### Task statement:
Only these lines of the data below are wanted: the one with "M989,273L1015,291L995,321L968,304Z", the one with "M535,644L536,661L512,662L507,645Z", and any lines between them, each repeated exactly.

### Stored data entries:

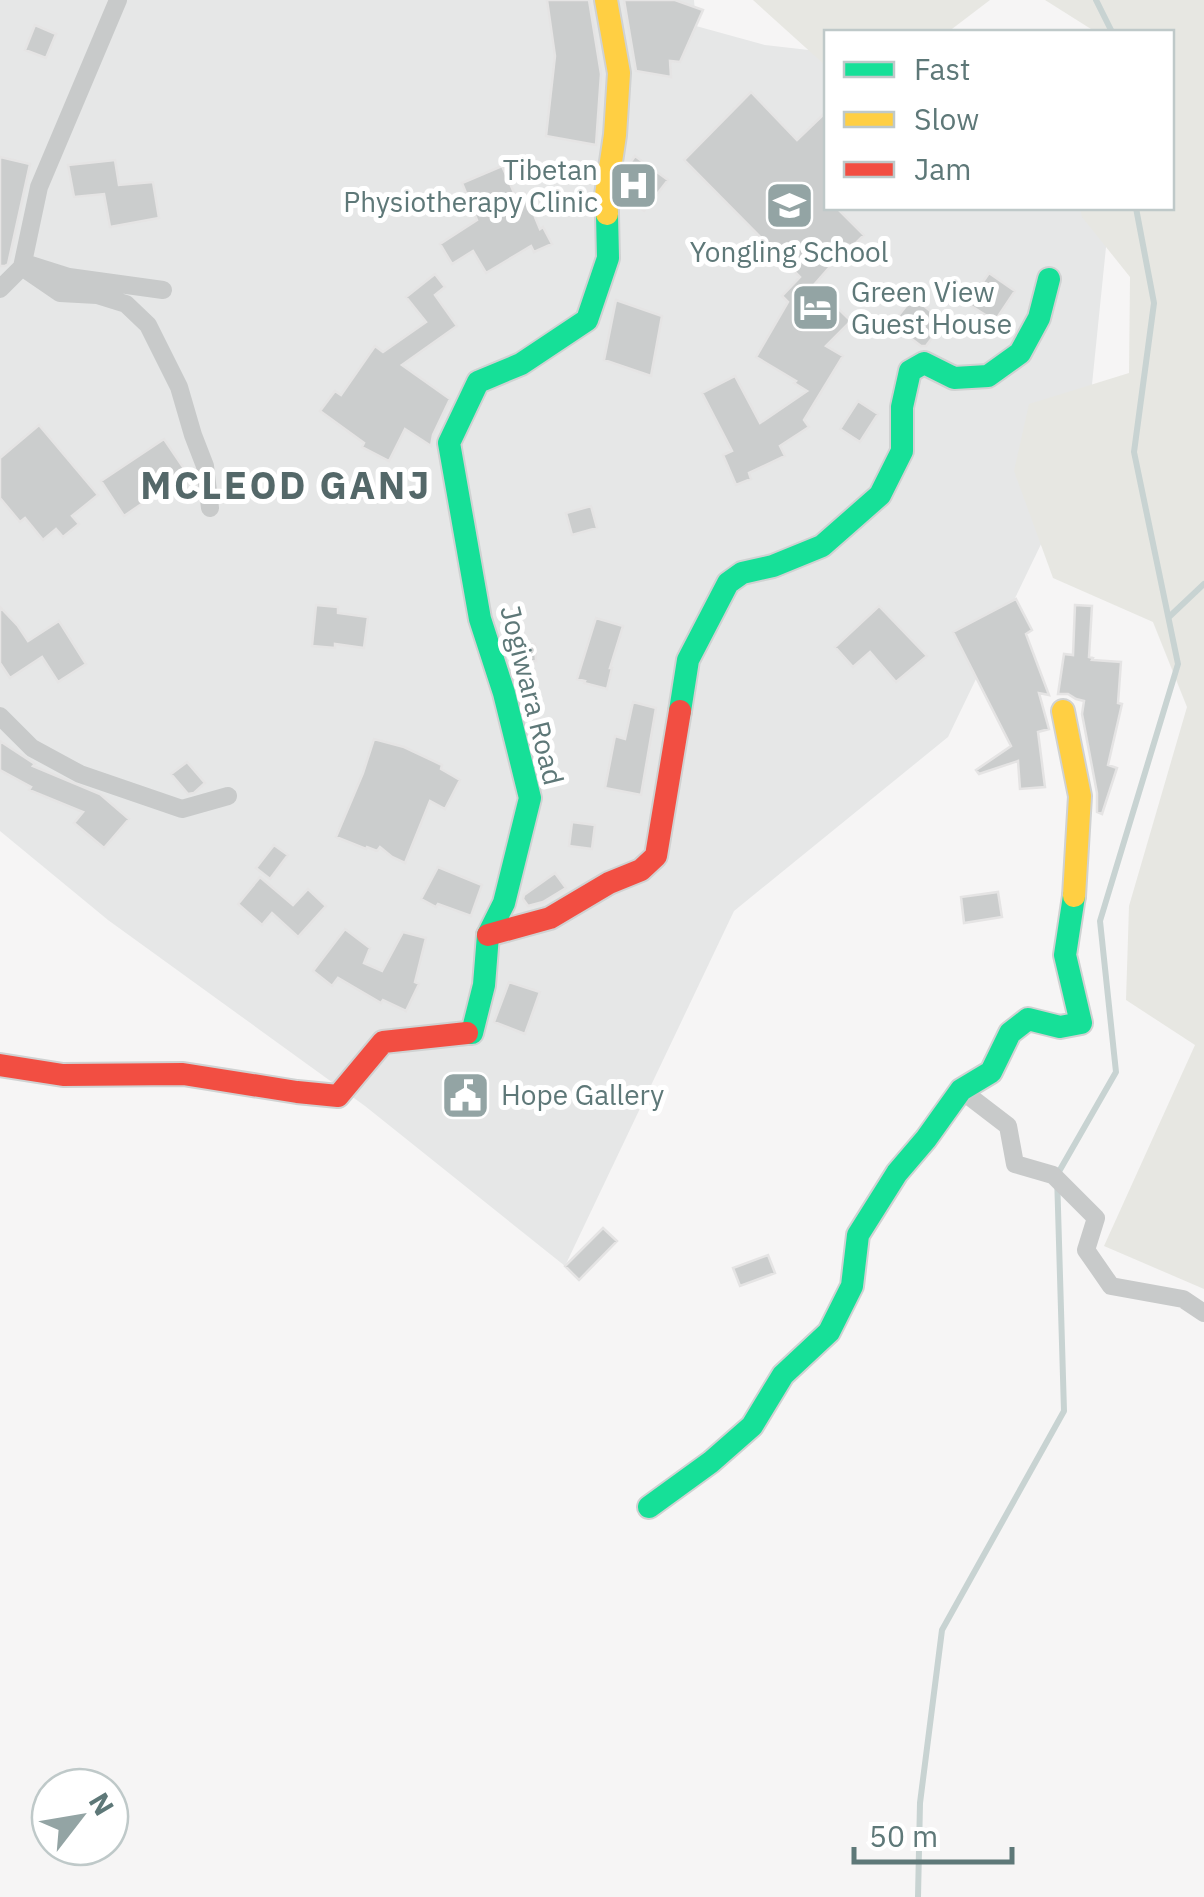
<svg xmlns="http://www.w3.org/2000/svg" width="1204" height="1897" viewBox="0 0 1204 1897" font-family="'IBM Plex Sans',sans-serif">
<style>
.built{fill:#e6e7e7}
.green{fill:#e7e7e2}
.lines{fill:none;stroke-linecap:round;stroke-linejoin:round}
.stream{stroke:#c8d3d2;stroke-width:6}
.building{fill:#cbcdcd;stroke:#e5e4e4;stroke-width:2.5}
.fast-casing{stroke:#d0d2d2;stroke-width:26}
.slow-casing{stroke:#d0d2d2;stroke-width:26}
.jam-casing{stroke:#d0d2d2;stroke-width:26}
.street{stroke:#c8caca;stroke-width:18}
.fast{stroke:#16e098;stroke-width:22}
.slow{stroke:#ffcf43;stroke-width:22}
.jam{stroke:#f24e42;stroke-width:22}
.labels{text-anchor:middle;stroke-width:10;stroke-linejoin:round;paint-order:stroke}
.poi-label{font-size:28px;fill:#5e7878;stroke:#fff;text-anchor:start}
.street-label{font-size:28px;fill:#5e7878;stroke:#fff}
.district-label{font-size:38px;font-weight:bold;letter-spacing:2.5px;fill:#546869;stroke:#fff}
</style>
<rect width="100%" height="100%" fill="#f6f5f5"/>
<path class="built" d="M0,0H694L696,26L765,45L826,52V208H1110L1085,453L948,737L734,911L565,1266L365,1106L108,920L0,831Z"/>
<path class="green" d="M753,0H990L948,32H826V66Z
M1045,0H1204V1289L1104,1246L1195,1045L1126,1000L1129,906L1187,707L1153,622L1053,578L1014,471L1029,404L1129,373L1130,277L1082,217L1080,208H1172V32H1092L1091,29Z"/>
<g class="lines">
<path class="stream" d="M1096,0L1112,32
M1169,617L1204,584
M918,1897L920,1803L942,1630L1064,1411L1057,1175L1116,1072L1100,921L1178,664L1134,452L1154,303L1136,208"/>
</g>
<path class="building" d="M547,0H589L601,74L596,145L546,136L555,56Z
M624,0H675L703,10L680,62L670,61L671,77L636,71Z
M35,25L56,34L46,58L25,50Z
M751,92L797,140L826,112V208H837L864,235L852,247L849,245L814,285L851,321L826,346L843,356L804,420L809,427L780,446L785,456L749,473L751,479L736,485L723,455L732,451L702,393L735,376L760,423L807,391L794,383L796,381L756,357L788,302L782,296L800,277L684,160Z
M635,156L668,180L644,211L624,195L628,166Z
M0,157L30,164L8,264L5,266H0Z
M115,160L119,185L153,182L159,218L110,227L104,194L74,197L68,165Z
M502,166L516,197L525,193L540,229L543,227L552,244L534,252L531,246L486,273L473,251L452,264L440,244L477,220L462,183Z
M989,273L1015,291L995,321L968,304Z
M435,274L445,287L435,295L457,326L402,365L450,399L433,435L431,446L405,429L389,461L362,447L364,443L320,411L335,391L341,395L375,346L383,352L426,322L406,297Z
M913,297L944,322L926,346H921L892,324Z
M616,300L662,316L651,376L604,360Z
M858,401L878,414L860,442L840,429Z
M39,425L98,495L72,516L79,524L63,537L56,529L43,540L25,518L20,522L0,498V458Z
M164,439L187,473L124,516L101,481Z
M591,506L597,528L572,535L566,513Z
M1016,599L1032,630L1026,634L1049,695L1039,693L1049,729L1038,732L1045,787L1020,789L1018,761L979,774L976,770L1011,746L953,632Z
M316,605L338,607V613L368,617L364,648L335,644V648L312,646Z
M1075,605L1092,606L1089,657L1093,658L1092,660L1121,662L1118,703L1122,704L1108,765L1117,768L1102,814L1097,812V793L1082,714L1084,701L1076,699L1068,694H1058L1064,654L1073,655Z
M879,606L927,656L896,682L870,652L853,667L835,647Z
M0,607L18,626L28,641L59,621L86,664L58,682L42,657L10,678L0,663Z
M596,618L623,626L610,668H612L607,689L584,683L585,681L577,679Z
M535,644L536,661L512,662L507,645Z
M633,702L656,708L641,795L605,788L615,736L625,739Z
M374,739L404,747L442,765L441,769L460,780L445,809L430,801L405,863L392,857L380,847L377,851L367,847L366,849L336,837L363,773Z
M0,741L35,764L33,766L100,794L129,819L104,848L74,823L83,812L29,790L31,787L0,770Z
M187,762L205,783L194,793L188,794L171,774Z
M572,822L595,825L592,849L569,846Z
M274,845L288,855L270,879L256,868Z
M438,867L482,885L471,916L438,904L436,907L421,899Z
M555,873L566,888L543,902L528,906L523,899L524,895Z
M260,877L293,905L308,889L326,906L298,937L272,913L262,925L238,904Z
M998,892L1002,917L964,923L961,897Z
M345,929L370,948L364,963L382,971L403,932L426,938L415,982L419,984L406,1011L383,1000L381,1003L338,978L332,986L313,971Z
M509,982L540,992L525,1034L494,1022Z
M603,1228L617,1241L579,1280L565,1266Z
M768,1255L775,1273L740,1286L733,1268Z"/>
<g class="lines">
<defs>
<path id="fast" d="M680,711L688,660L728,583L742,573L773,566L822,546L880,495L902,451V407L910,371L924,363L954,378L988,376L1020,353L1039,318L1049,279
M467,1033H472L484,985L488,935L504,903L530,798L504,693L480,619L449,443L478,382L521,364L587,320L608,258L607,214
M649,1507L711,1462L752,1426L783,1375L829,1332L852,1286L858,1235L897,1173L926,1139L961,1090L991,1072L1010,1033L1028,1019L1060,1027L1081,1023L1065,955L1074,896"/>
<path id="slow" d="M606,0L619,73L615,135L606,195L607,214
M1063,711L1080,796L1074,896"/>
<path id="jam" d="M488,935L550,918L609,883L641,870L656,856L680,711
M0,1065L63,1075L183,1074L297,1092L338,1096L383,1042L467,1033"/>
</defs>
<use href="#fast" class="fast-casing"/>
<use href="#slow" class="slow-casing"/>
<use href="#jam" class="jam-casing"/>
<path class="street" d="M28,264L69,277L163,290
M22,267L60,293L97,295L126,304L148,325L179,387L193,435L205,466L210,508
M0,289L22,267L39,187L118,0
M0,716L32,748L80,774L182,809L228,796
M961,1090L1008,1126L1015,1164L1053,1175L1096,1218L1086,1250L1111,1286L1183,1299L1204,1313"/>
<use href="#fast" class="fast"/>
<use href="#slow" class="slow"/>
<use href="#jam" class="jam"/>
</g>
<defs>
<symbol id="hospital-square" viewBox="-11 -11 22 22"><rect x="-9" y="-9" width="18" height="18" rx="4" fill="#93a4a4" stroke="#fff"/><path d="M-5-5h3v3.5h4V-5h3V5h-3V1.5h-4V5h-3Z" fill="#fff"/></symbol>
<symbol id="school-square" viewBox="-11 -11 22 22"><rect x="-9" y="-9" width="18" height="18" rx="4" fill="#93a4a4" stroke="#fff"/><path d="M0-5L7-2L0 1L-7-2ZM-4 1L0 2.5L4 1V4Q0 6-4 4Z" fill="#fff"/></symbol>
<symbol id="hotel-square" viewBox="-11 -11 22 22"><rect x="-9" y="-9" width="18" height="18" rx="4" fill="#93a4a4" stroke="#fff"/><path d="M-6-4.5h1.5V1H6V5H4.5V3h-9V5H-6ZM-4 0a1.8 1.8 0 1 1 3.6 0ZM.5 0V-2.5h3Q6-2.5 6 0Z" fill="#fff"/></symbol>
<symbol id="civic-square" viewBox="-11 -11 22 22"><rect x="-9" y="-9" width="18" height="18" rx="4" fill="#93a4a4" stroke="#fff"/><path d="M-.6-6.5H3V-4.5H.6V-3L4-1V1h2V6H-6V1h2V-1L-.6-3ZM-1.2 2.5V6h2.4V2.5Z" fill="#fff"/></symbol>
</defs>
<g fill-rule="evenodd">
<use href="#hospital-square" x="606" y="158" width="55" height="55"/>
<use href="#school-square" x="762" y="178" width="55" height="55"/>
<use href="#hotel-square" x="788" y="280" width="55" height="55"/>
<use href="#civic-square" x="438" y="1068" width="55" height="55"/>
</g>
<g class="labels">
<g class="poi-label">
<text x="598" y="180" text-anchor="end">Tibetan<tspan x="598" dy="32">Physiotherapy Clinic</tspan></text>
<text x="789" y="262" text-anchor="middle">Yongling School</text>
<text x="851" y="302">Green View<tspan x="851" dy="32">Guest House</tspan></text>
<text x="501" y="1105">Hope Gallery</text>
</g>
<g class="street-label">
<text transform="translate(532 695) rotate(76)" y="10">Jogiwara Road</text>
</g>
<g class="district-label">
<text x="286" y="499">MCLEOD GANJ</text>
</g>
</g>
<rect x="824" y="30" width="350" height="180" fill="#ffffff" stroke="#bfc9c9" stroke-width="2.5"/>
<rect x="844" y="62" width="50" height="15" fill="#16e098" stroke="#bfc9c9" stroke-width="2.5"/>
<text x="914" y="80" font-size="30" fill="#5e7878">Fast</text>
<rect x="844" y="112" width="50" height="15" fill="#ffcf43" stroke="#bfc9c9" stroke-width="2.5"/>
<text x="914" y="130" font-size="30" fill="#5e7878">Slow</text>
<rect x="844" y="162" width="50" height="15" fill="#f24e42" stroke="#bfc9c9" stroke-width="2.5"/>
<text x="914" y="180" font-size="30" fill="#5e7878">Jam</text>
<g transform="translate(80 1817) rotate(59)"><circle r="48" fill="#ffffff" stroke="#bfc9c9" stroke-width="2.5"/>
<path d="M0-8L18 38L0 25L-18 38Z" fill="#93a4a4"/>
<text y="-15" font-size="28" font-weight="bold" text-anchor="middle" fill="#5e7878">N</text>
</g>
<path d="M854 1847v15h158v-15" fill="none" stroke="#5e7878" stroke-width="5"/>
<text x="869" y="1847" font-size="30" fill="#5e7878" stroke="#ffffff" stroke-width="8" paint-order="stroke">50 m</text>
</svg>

### Answer for the task:
M989,273L1015,291L995,321L968,304Z
M435,274L445,287L435,295L457,326L402,365L450,399L433,435L431,446L405,429L389,461L362,447L364,443L320,411L335,391L341,395L375,346L383,352L426,322L406,297Z
M913,297L944,322L926,346H921L892,324Z
M616,300L662,316L651,376L604,360Z
M858,401L878,414L860,442L840,429Z
M39,425L98,495L72,516L79,524L63,537L56,529L43,540L25,518L20,522L0,498V458Z
M164,439L187,473L124,516L101,481Z
M591,506L597,528L572,535L566,513Z
M1016,599L1032,630L1026,634L1049,695L1039,693L1049,729L1038,732L1045,787L1020,789L1018,761L979,774L976,770L1011,746L953,632Z
M316,605L338,607V613L368,617L364,648L335,644V648L312,646Z
M1075,605L1092,606L1089,657L1093,658L1092,660L1121,662L1118,703L1122,704L1108,765L1117,768L1102,814L1097,812V793L1082,714L1084,701L1076,699L1068,694H1058L1064,654L1073,655Z
M879,606L927,656L896,682L870,652L853,667L835,647Z
M0,607L18,626L28,641L59,621L86,664L58,682L42,657L10,678L0,663Z
M596,618L623,626L610,668H612L607,689L584,683L585,681L577,679Z
M535,644L536,661L512,662L507,645Z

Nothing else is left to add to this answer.